Directions: Reproduce every one of the following rows word for word, line by line, with each line kept as it stands.
━━ Input material
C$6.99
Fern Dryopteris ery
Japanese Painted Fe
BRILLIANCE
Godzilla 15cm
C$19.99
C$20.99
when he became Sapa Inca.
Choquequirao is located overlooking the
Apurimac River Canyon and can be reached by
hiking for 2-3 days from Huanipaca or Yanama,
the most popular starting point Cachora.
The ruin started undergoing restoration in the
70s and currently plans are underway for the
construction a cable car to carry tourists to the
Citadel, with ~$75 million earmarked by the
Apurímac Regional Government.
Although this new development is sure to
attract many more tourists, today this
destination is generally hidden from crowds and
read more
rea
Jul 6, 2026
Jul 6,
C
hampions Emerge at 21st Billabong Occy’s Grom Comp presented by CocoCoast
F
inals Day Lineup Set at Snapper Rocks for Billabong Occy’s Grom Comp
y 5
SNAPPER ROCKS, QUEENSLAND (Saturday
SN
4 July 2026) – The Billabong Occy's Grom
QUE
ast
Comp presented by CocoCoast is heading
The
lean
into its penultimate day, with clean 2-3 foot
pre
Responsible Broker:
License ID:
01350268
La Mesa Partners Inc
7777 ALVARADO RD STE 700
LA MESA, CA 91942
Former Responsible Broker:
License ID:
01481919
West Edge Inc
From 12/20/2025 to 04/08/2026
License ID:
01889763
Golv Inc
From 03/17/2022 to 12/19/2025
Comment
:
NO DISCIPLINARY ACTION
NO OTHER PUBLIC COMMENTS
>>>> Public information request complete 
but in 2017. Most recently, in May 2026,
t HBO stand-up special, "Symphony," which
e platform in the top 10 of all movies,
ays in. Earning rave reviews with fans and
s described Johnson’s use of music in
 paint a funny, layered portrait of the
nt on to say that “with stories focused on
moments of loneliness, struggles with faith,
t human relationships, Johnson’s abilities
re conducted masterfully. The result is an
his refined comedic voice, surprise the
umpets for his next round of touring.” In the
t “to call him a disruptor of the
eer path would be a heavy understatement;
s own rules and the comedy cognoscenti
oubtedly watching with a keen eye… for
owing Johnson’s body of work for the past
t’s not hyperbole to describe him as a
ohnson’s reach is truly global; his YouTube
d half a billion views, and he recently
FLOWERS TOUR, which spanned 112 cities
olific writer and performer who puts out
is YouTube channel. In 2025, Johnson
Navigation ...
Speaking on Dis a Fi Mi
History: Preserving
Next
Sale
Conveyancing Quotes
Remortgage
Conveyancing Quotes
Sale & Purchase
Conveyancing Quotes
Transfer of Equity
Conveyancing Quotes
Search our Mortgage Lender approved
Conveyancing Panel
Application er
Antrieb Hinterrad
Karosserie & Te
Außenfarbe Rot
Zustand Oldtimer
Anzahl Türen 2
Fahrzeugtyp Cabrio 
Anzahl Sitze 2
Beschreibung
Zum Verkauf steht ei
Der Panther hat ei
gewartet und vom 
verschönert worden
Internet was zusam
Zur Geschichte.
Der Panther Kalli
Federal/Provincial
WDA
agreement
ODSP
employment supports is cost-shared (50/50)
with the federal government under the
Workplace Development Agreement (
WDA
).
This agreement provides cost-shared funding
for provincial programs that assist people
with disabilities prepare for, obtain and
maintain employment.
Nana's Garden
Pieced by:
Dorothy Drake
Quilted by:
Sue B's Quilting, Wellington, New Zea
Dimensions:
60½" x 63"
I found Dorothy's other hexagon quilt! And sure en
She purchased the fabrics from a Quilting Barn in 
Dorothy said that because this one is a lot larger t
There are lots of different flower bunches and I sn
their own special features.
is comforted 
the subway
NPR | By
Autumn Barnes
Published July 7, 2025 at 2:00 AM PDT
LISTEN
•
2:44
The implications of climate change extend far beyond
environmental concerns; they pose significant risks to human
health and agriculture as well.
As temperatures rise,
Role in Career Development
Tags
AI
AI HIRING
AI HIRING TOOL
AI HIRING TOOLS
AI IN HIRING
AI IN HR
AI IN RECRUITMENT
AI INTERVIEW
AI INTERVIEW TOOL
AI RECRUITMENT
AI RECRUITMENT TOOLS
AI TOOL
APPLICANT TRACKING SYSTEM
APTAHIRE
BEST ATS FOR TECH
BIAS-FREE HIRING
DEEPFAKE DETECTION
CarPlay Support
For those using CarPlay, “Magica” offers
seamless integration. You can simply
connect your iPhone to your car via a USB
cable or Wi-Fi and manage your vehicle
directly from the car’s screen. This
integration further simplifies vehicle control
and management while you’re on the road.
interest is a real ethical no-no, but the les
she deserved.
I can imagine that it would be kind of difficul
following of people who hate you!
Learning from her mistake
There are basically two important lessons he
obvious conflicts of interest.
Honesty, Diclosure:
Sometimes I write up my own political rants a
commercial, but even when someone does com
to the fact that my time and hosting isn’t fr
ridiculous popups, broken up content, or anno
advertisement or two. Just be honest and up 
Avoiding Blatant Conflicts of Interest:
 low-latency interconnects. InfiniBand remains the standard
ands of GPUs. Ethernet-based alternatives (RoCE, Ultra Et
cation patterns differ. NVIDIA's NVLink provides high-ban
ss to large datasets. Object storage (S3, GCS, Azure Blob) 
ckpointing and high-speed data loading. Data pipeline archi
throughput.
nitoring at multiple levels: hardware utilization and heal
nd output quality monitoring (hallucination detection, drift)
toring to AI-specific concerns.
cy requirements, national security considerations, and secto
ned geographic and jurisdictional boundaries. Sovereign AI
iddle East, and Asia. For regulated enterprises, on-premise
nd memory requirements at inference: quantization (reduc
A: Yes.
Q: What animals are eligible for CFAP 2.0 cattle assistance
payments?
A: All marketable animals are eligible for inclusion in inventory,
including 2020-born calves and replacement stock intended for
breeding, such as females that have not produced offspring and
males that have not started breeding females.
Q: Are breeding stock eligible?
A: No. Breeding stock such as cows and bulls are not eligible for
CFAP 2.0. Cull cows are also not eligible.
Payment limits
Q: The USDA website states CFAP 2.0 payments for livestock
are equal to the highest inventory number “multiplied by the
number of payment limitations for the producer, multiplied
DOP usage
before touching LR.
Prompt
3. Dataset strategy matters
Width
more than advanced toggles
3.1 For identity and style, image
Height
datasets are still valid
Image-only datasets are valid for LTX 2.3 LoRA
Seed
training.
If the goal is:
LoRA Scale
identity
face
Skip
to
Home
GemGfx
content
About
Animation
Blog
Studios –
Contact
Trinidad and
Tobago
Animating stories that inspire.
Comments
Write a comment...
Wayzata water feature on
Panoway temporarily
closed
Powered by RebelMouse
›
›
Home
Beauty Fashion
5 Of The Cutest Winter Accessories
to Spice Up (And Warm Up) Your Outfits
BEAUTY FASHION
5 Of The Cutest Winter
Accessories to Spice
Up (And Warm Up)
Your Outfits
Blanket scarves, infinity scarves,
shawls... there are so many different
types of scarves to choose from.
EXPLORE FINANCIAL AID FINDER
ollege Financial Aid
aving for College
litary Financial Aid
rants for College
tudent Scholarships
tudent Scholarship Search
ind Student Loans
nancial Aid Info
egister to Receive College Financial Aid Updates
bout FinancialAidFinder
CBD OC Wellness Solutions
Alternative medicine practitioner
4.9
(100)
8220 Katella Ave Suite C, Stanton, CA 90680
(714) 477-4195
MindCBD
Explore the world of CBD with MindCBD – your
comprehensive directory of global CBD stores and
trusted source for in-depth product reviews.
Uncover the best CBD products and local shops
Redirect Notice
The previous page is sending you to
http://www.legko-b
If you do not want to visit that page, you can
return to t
━━━━
Task solution:
C$6.99
Fern Dryopteris ery
Japanese Painted Fe
BRILLIANCE
Godzilla 15cm
C$19.99
C$20.99
when he became Sapa Inca.
Choquequirao is located overlooking the
Apurimac River Canyon and can be reached by
hiking for 2-3 days from Huanipaca or Yanama,
the most popular starting point Cachora.
The ruin started undergoing restoration in the
70s and currently plans are underway for the
construction a cable car to carry tourists to the
Citadel, with ~$75 million earmarked by the
Apurímac Regional Government.
Although this new development is sure to
attract many more tourists, today this
destination is generally hidden from crowds and
read more
rea
Jul 6, 2026
Jul 6,
C
hampions Emerge at 21st Billabong Occy’s Grom Comp presented by CocoCoast
F
inals Day Lineup Set at Snapper Rocks for Billabong Occy’s Grom Comp
y 5
SNAPPER ROCKS, QUEENSLAND (Saturday
SN
4 July 2026) – The Billabong Occy's Grom
QUE
ast
Comp presented by CocoCoast is heading
The
lean
into its penultimate day, with clean 2-3 foot
pre
Responsible Broker:
License ID:
01350268
La Mesa Partners Inc
7777 ALVARADO RD STE 700
LA MESA, CA 91942
Former Responsible Broker:
License ID:
01481919
West Edge Inc
From 12/20/2025 to 04/08/2026
License ID:
01889763
Golv Inc
From 03/17/2022 to 12/19/2025
Comment
:
NO DISCIPLINARY ACTION
NO OTHER PUBLIC COMMENTS
>>>> Public information request complete 
but in 2017. Most recently, in May 2026,
t HBO stand-up special, "Symphony," which
e platform in the top 10 of all movies,
ays in. Earning rave reviews with fans and
s described Johnson’s use of music in
 paint a funny, layered portrait of the
nt on to say that “with stories focused on
moments of loneliness, struggles with faith,
t human relationships, Johnson’s abilities
re conducted masterfully. The result is an
his refined comedic voice, surprise the
umpets for his next round of touring.” In the
t “to call him a disruptor of the
eer path would be a heavy understatement;
s own rules and the comedy cognoscenti
oubtedly watching with a keen eye… for
owing Johnson’s body of work for the past
t’s not hyperbole to describe him as a
ohnson’s reach is truly global; his YouTube
d half a billion views, and he recently
FLOWERS TOUR, which spanned 112 cities
olific writer and performer who puts out
is YouTube channel. In 2025, Johnson
Navigation ...
Speaking on Dis a Fi Mi
History: Preserving
Next
Sale
Conveyancing Quotes
Remortgage
Conveyancing Quotes
Sale & Purchase
Conveyancing Quotes
Transfer of Equity
Conveyancing Quotes
Search our Mortgage Lender approved
Conveyancing Panel
Application er
Antrieb Hinterrad
Karosserie & Te
Außenfarbe Rot
Zustand Oldtimer
Anzahl Türen 2
Fahrzeugtyp Cabrio 
Anzahl Sitze 2
Beschreibung
Zum Verkauf steht ei
Der Panther hat ei
gewartet und vom 
verschönert worden
Internet was zusam
Zur Geschichte.
Der Panther Kalli
Federal/Provincial
WDA
agreement
ODSP
employment supports is cost-shared (50/50)
with the federal government under the
Workplace Development Agreement (
WDA
).
This agreement provides cost-shared funding
for provincial programs that assist people
with disabilities prepare for, obtain and
maintain employment.
Nana's Garden
Pieced by:
Dorothy Drake
Quilted by:
Sue B's Quilting, Wellington, New Zea
Dimensions:
60½" x 63"
I found Dorothy's other hexagon quilt! And sure en
She purchased the fabrics from a Quilting Barn in 
Dorothy said that because this one is a lot larger t
There are lots of different flower bunches and I sn
their own special features.
is comforted 
the subway
NPR | By
Autumn Barnes
Published July 7, 2025 at 2:00 AM PDT
LISTEN
•
2:44
The implications of climate change extend far beyond
environmental concerns; they pose significant risks to human
health and agriculture as well.
As temperatures rise,
Role in Career Development
Tags
AI
AI HIRING
AI HIRING TOOL
AI HIRING TOOLS
AI IN HIRING
AI IN HR
AI IN RECRUITMENT
AI INTERVIEW
AI INTERVIEW TOOL
AI RECRUITMENT
AI RECRUITMENT TOOLS
AI TOOL
APPLICANT TRACKING SYSTEM
APTAHIRE
BEST ATS FOR TECH
BIAS-FREE HIRING
DEEPFAKE DETECTION
CarPlay Support
For those using CarPlay, “Magica” offers
seamless integration. You can simply
connect your iPhone to your car via a USB
cable or Wi-Fi and manage your vehicle
directly from the car’s screen. This
integration further simplifies vehicle control
and management while you’re on the road.
interest is a real ethical no-no, but the les
she deserved.
I can imagine that it would be kind of difficul
following of people who hate you!
Learning from her mistake
There are basically two important lessons he
obvious conflicts of interest.
Honesty, Diclosure:
Sometimes I write up my own political rants a
commercial, but even when someone does com
to the fact that my time and hosting isn’t fr
ridiculous popups, broken up content, or anno
advertisement or two. Just be honest and up 
Avoiding Blatant Conflicts of Interest:
 low-latency interconnects. InfiniBand remains the standard
ands of GPUs. Ethernet-based alternatives (RoCE, Ultra Et
cation patterns differ. NVIDIA's NVLink provides high-ban
ss to large datasets. Object storage (S3, GCS, Azure Blob) 
ckpointing and high-speed data loading. Data pipeline archi
throughput.
nitoring at multiple levels: hardware utilization and heal
nd output quality monitoring (hallucination detection, drift)
toring to AI-specific concerns.
cy requirements, national security considerations, and secto
ned geographic and jurisdictional boundaries. Sovereign AI
iddle East, and Asia. For regulated enterprises, on-premise
nd memory requirements at inference: quantization (reduc
A: Yes.
Q: What animals are eligible for CFAP 2.0 cattle assistance
payments?
A: All marketable animals are eligible for inclusion in inventory,
including 2020-born calves and replacement stock intended for
breeding, such as females that have not produced offspring and
males that have not started breeding females.
Q: Are breeding stock eligible?
A: No. Breeding stock such as cows and bulls are not eligible for
CFAP 2.0. Cull cows are also not eligible.
Payment limits
Q: The USDA website states CFAP 2.0 payments for livestock
are equal to the highest inventory number “multiplied by the
number of payment limitations for the producer, multiplied
DOP usage
before touching LR.
Prompt
3. Dataset strategy matters
Width
more than advanced toggles
3.1 For identity and style, image
Height
datasets are still valid
Image-only datasets are valid for LTX 2.3 LoRA
Seed
training.
If the goal is:
LoRA Scale
identity
face
Skip
to
Home
GemGfx
content
About
Animation
Blog
Studios –
Contact
Trinidad and
Tobago
Animating stories that inspire.
Comments
Write a comment...
Wayzata water feature on
Panoway temporarily
closed
Powered by RebelMouse
›
›
Home
Beauty Fashion
5 Of The Cutest Winter Accessories
to Spice Up (And Warm Up) Your Outfits
BEAUTY FASHION
5 Of The Cutest Winter
Accessories to Spice
Up (And Warm Up)
Your Outfits
Blanket scarves, infinity scarves,
shawls... there are so many different
types of scarves to choose from.
EXPLORE FINANCIAL AID FINDER
ollege Financial Aid
aving for College
litary Financial Aid
rants for College
tudent Scholarships
tudent Scholarship Search
ind Student Loans
nancial Aid Info
egister to Receive College Financial Aid Updates
bout FinancialAidFinder
CBD OC Wellness Solutions
Alternative medicine practitioner
4.9
(100)
8220 Katella Ave Suite C, Stanton, CA 90680
(714) 477-4195
MindCBD
Explore the world of CBD with MindCBD – your
comprehensive directory of global CBD stores and
trusted source for in-depth product reviews.
Uncover the best CBD products and local shops
Redirect Notice
The previous page is sending you to
http://www.legko-b
If you do not want to visit that page, you can
return to t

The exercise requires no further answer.